I'll apply my script to that data when I can, and see what comes out. It may be a little while; I've got several balls in the air at the moment, as it were.
Currently getting the following: IllegalArgumentException: 'Field Employment has valid values [Private, Consultant, PSLocal, SelfEmp, PSState, PSFederal, Volunteer]' I'm using pyspark2pmml at the moment (apologies for using the wrong board, though I know you do both).
from pyspark import SparkContext, SparkConf
conf = SparkConf().setAppName('appName').setMaster('local')
sc = SparkContext(conf=conf)
from pyspark.sql import SparkSession, column, functions
from pyspark.ml.feature import StringIndexer
from pyspark.ml.linalg import SparseVector,VectorUDT
# Transformers to prepare the features for training
from pyspark.ml.feature import VectorAssembler, VectorIndexer
# Algorithms (Estimators) to train our models (Transformers)
from pyspark.ml.classification import RandomForestClassifier,DecisionTreeClassifier,GBTClassifier
# To Evaluate the model against the test data
from pyspark.ml.evaluation import BinaryClassificationEvaluator
# Pipeline
from pyspark.ml import Pipeline
import numpy as np
sqc = SparkSession(sc)
df=sqc.read.option("header", "true").option("inferSchema","true").csv("/Users/dlepzelt/Documents/testdata.csv")
boostedTrees = GBTClassifier().setLabelCol("Adjusted").setFeaturesCol("features").setMaxIter(20).setMaxDepth(7).setMaxBins(35)
strcols = ["Employment","Education","Marital","Occupation","Gender"]
stind = []
for col in strcols:
stind.append(StringIndexer(inputCol=col,outputCol=col+"Indexed"))
collist = [col for col in df.columns if col not in strcols+["Adjusted"]] + [col+"Indexed" for col in strcols]
vectorAssembler = VectorAssembler().setInputCols(collist).setOutputCol("rawFeatures")
vectorIndexer = VectorIndexer().setInputCol("rawFeatures").setOutputCol("features").setMaxCategories(35)
p = Pipeline().setStages(stind+[vectorAssembler,vectorIndexer,boostedTrees])
pipe = p.fit(df)
#pipe.save("~/Documents/GBTModelforreadmission")
pipe.transform(df).drop("rawFeatures").drop("features").write.parquet("~/Documents/GBTSample_gitdata.parquet")

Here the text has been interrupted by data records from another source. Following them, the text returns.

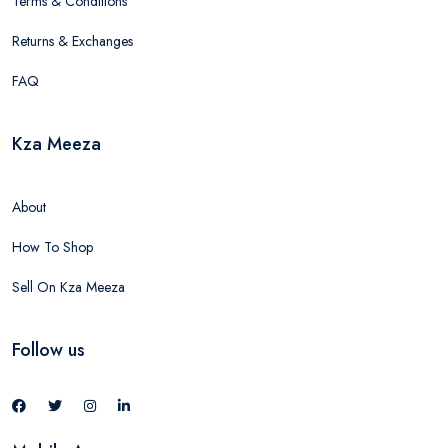
Terms & Conditions
Returns & Exchanges
FAQ
Kza Meeza
About
How To Shop
Sell On Kza Meeza
Follow us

from pyspark2pmml import PMMLBuilder
pmmlBuilder = PMMLBuilder(sc, df, pipe)
pmmlBuilder.buildFile("/Users/dlepzelt/Documents/gbt_gitdata.pmml")
The error comes after the pipeline is fit and the dataframe transformed; it's only in the pmmlBuilder that it has issues.

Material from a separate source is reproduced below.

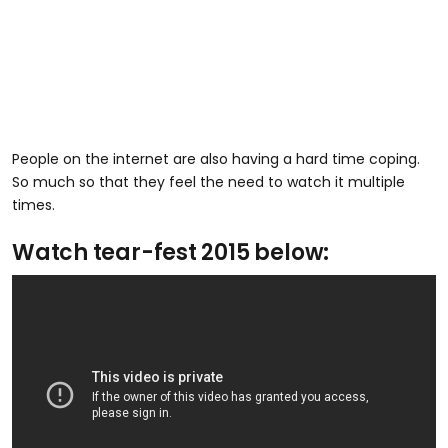
People on the internet are also having a hard time coping.
So much so that they feel the need to watch it multiple
times.
Watch tear-fest 2015 below:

Any thoughts on that more recent error? Also, as to the "ordinal" vs. whatever else... what I know is, there's a Spark version, a JPMML version, and a version that gets translated into another language from the PMML, and the two latter ones don't end up the same as the Spark one but do end up agreeing with each other. My assumption, given that the other version seemed to be trying to apply the "ordinal" definition from PMML, was that this was the issue... otherwise, something else is funky.
IllegalArgumentException: 'Field Employment has valid values [Private, Consultant, PSLocal, SelfEmp, PSState, PSFederal, Volunteer]'
Duplicate of https://github.com/jpmml/jpmml-sparkml/issues/73
For what it's worth, I've gone back and redesigned the pipeline to allow it to go through normally, and found that the problem is not, in fact, where I'd been assured it was. It seems to be elsewhere, possibly in versioning with a private library built on top of JPMML. My apologies; I'm closing this.
In trying to implement a Gradient-Boosted Tree model I trained in Spark via JPMML, I ended up finding that the probabilities it output were not the same as those in my model. On looking further into this, it seems to be because of confusion over the term "logit."
The ordinal logit function, as defined in http://dmg.org/pmml/v4-2-1/Regression.html, is the inverse of the softmax function. "Logit normalization" is designed to take a logit (unnormalized log probability) and turn it into a normalized probability, and this is done using the softmax function. Thus, the "logit normalization" in Spark should really be translated to the softmax function instead of the ordinal logit.